DOCUMENT SEGMENT —
Trouble is that requires strategy. Teahaddists don’t need no stinking stratergy. They just know what they know and that’s good enough for them.
Boo, yes I get your distinction between tea party base and tea party leadership. Trouble is the base is fit to be tied and views those leaders who speak with even a thimble’s worth of sense as sell outs. They’ll turn right around and primary the guys they previously supported as primary challengers. This movement has no logical limit (other than the demographic reality that the flat earthers are dying off and the possibility of a candidate so totally nuts they rip off their mask in a way that even the media cannot ignore).
They’ve been doing the bare minimum in the way of legislation for years now. I’m not clear on how this strategy is significantly different than what they’ve been doing.
I personally think Norm Schieber’s analysis to be primarily bullshit brought on by too much exposure to the Beltway Logic Machine.
Michigan, Kansas, Colorado, Tennessee, Georgia, Florida and many, many more.
There is enough crazy to go around. And these crazies (as opposed to the ones who already won) have no honor, no empathy, and no shame at all.
Mr. Gilroy will be along momentarily to explain that there’s no difference, or none worth worrying about, between Hillary Clinton and Ted Cruz….
And at such great length as well.
Bet on it.
….”and their willingness to allow a Farm Bill to pass.”
Or they might just say “Don’t tax me, subsidize my farm”
To the extent there has been a change in the behavior of the tea party caucus, it certainly must have something to do with the advent of the midterms. And Team Repub coaches certainly are relying on the American boob to be unable (as always) to see the forest for the trees. The gub’mint has been essentially dysfunctional since the election of Boner’s Boneheads in 2010. Not too many have noticed.
So do Boner’s Boneheads actually think they can lose their majority, or are they as certain as ever of their 2010 gerrymander fix? You posit that Boner has told them they can win the senate as the reward for their bold decision to extend the debt ceiling. I suppose this gets them the ability to REALLY hold the gub’mint and the executive hostage on every single issue and ends any more Obama judges. As for impeachment, the Boneheads could/can do that any time they like, and they aren’t any more likely to get the necessary votes for conviction if they hold the senate or not.

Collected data
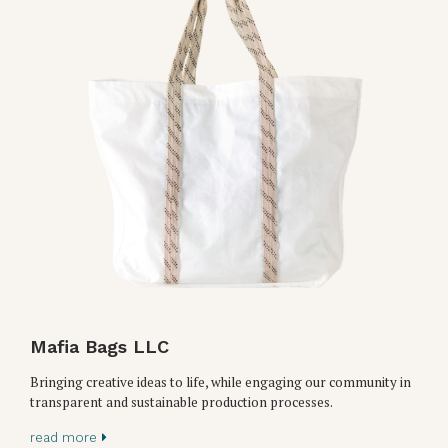
Mafia Bags LLC
Bringing creative ideas to life, while engaging our community in
transparent and sustainable production processes.
read more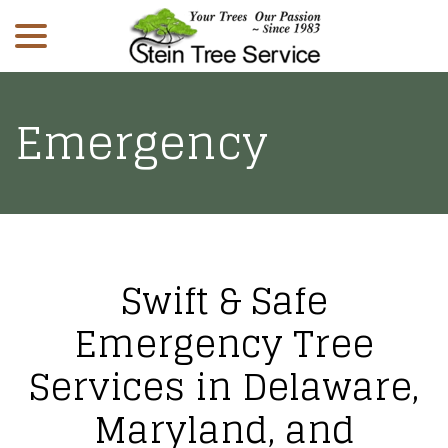
menu
Skip
to
Content
Emergency
Swift & Safe
Emergency Tree
Services in Delaware,
Maryland, and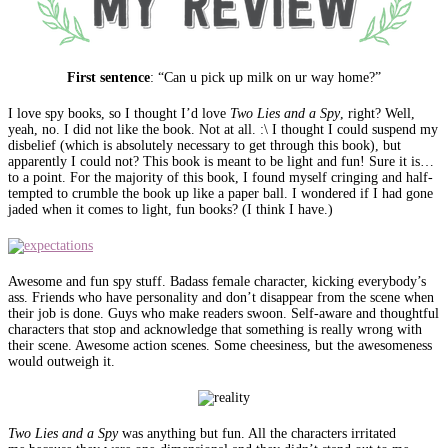
First sentence
: “Can u pick up milk on ur way home?”
I love spy books, so I thought I’d love
Two Lies and a Spy
, right? Well,
yeah, no. I did not like the book. Not at all. :\ I thought I could suspend my
disbelief (which is absolutely necessary to get through this book), but
apparently I could not? This book is meant to be light and fun! Sure it is…
to a point. For the majority of this book, I found myself cringing and half-
tempted to crumble the book up like a paper ball. I wondered if I had gone
jaded when it comes to light, fun books? (I think I have.)
Awesome and fun spy stuff. Badass female character, kicking everybody’s
ass. Friends who have personality and don’t disappear from the scene when
their job is done. Guys who make readers swoon. Self-aware and thoughtful
characters that stop and acknowledge that something is really wrong with
their scene. Awesome action scenes. Some cheesiness, but the awesomeness
would outweigh it.
Two Lies and a Spy
was anything but fun. All the characters irritated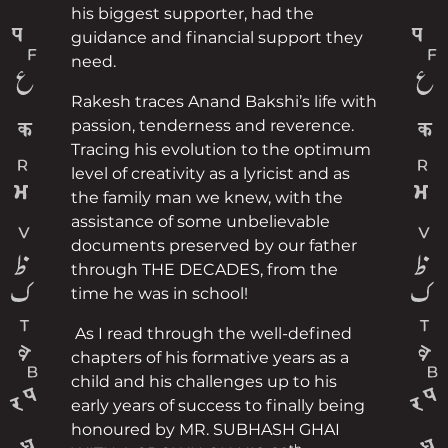
his biggest supporter, had the
guidance and financial support they
need.
Rakesh traces Anand Bakshi’s life with
passion, tenderness and reverence.
Tracing his evolution to the optimum
level of creativity as a lyricist and as
the family man we knew, with the
assistance of some unbelievable
documents preserved by our father
through THE DECADES, from the
time he was in school!
As I read through the well-defined
chapters of his formative years as a
child and his challenges up to his
early years of success to finally being
honoured by MR. SUBHASH GHAI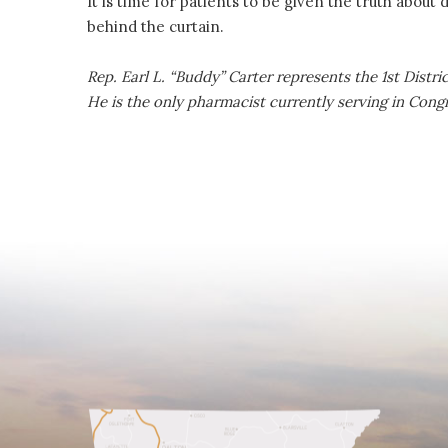
It is time for patients to be given the truth about
behind the curtain.
Rep. Earl L. “Buddy” Carter represents the 1st Distr
He is the only pharmacist currently serving in Cong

ACTIVITY —
Resume the comment thread about the tea party movement, starting after its final sentence. The items above are separate material and are not part of the text.

ANSWER AREA —
These are some pretty minor moves to not rock the boat—the TPers won on cutting food stamps and got even more subsidies for their Agribiz masters to boot. And retreating on the debt ceiling is as minimal a step toward “rationality” as could be imagined IMO. But it does make me wonder whether some of the Team Repub coaches have concluded that the Cryin’ Boner could conceivably lose his majority if the turds hold firm on every insane position they have taken to date. The Teaturds prior out-of-control actions had convinced me that such a loss was beyond their calculation. Could they actually be worried?
Since the American boob can’t remember last week, let alone last year, and has been conditioned by 30 years of corporate/”conservative” propaganda to believe that the gub’mint is both incompetent and an implacable enemy, it’s easy to believe that Boner and his sidekick have advocated a Lay-(even)Lower strategy for this inconceivable Do-Nothing Repub Congress, and it seems this is being accepted by their elected imbeciles. We’ll see how this strategy is now communicated to the braindead base, what the base is told they will “get” out of it, and whether this will be seen as complicity or cleverness by the turds at home.
I sure hope they believe that not-lift-a-finger story as the voter registration wave takes shape around them. Some complacency on their part would be advantageous right now.
Boehner wouldn’t have played this card unless he was willing to lose this hand.
It will be fascinating to watch not just Rep leadership on this but the private sector deep pockets. First they realize they have Chris Christie out in front for the Gov’s and now they have Boehner throwing sand.
So much money, so little leadership.